■ **FRAGMENTO PARA LEER**
◇ ◇ ◇ ◇
Cartagena


Comunidad de Orika expulsará a foráneos y visitantes

A más tardar el próximo 10 de mayo estas personas deben abandonar el territorio en Isla Grande. ¿Se afectarán las actividades comerciales? Conozca el alcance de esta decisión.

MÓNICA MEZA ALTAMAR

03 de mayo de 2021 05:26 PM

Foráneos y visitantes tienen los días contados en Orika, caserío situado en una de las islas que conforman el archipiélago de Islas del Rosario: Isla Grande. Lea: La comunidad de Orika en Isla Grande no quiere seguir en el olvido

Los primeros, según define el artículo 21 del reglamento interno de esta comunidad negra, son “aquellas personas que no pertenecen a las familias fundadoras, que tienen menos de 20 años de residencia en las islas y que no se han integrado a la vida comunitaria ni a los procesos organizativos del Consejo Comunitario de las Islas del Rosario”.

Los segundos, reza el artículo 22 de la misma norma, “son aquellas personas que pasan temporadas en las islas, ya sea en casas de recreo o en hoteles, y que no se integran a la vida comunitaria”. Y a ambos se les impuso un ultimátum: salir del territorio en mención de manera voluntaria, a más tardar el próximo 10 de mayo, “para no llegar a los extremos de acompañarlos con la Policía”.

Así se los advirtió la Junta Directiva del Consejo Comunitario de Comunidades Negras de las Islas del Rosario, caserío Orika, en un comunicado divulgado al interior de la población el pasado 21 de abril. Les explican además que la decisión es una medida correctiva para frenar la sobrepoblación y fue “motivada por las consecuencias negativas que nos están generando, desde la afectación de nuestra identidad cultural hasta la ocupación de tierras, que por derecho le corresponden a nosotros los afrodescendientes nativos”.
◇ ◇ ◇ ◇
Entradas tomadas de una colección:
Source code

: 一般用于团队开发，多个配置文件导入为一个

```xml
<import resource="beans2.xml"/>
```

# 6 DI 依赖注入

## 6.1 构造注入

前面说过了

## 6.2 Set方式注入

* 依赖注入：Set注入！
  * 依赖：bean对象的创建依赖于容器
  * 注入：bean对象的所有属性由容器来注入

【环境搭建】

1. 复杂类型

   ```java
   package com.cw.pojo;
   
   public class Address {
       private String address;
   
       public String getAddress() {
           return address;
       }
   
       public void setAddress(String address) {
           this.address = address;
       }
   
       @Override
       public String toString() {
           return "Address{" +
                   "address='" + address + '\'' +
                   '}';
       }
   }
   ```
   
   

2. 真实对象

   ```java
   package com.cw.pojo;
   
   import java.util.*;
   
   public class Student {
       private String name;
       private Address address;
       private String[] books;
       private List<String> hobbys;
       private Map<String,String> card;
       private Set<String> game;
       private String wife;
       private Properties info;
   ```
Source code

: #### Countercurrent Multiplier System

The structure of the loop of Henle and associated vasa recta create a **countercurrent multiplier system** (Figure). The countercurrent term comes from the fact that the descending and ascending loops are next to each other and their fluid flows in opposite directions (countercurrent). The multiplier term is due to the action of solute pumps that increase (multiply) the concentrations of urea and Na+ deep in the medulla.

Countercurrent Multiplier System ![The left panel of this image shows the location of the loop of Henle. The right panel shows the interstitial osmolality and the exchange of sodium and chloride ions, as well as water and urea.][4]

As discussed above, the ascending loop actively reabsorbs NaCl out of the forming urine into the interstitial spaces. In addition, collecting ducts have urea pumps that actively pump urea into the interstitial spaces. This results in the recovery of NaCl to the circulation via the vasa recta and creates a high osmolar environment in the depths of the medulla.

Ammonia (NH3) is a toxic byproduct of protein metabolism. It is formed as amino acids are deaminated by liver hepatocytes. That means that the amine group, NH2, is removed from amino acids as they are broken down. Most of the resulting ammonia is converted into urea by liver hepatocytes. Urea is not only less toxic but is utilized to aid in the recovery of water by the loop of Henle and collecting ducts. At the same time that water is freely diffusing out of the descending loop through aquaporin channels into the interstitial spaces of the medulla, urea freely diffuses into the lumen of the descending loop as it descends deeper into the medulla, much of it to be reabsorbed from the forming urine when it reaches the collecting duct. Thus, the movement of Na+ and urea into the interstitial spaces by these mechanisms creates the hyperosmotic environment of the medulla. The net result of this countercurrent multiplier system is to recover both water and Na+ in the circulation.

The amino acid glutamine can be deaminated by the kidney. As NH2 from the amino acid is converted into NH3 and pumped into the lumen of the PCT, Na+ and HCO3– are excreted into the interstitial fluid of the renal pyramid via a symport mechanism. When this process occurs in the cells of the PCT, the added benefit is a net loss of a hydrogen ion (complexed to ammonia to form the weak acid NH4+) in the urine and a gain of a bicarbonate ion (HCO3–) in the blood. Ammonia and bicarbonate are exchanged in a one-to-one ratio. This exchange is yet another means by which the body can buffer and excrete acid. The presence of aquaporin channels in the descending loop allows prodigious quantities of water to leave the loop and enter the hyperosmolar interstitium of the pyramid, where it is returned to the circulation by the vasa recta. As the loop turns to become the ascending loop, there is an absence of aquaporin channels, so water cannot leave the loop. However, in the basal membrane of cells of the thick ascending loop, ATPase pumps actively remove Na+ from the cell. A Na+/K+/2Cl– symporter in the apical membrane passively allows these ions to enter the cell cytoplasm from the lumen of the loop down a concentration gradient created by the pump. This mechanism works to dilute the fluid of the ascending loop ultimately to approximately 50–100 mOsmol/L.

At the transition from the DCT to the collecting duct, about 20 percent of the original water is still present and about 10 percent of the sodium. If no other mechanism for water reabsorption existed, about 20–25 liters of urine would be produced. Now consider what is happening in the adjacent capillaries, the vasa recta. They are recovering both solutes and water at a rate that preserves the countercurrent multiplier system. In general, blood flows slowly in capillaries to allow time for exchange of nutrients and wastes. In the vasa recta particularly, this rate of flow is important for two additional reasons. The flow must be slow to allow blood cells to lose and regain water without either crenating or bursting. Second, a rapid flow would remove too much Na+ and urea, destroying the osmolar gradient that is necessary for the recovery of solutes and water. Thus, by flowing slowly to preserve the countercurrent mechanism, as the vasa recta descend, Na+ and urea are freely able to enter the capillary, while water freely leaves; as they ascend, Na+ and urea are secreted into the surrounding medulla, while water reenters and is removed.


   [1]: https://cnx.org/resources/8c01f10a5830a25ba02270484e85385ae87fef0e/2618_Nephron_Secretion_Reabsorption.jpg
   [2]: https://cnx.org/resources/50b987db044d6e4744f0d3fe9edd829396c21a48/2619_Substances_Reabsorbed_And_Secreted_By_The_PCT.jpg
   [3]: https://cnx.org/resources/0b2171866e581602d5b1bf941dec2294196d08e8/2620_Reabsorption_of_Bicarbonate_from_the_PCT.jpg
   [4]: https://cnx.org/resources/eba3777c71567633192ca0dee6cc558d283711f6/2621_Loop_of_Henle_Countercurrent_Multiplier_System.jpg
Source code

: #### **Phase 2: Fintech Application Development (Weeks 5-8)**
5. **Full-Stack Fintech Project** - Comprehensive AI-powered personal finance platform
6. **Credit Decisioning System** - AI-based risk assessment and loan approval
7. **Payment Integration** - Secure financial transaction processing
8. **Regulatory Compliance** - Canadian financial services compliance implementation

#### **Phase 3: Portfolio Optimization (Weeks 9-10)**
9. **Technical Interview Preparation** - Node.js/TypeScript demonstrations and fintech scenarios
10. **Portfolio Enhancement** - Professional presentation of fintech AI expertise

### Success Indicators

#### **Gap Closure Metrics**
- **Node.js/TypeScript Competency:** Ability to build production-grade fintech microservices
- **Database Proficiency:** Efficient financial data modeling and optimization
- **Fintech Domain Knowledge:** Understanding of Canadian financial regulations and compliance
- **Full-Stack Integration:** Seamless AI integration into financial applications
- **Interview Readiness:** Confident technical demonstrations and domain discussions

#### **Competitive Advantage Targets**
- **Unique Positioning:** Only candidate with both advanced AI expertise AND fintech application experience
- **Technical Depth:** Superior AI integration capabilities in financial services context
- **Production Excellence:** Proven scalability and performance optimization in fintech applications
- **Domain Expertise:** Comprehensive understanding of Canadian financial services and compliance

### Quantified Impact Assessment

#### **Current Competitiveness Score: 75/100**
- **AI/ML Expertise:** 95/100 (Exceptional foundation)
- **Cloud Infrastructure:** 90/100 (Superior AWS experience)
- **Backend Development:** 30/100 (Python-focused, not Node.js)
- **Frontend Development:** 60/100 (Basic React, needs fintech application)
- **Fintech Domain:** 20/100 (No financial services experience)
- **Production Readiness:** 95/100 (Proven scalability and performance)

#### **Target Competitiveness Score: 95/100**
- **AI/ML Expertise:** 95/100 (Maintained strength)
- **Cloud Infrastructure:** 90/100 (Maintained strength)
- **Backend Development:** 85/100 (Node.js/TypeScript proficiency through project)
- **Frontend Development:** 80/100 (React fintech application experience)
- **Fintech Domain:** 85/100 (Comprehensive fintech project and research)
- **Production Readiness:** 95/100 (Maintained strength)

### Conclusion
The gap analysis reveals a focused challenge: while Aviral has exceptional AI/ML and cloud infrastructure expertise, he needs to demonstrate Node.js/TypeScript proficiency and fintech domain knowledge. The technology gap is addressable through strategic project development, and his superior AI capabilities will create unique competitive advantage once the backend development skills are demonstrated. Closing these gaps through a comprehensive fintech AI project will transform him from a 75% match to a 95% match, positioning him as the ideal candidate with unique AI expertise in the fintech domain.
◇ ◇ ◇ ◇
■ **DETALLES DEL PROBLEMA**
Según la noticia sobre Orika, ¿cuál es la fecha límite para que foráneos y visitantes salgan del territorio?

■ **SOLUCIÓN DE LA TAREA**
A más tardar el 10 de mayo.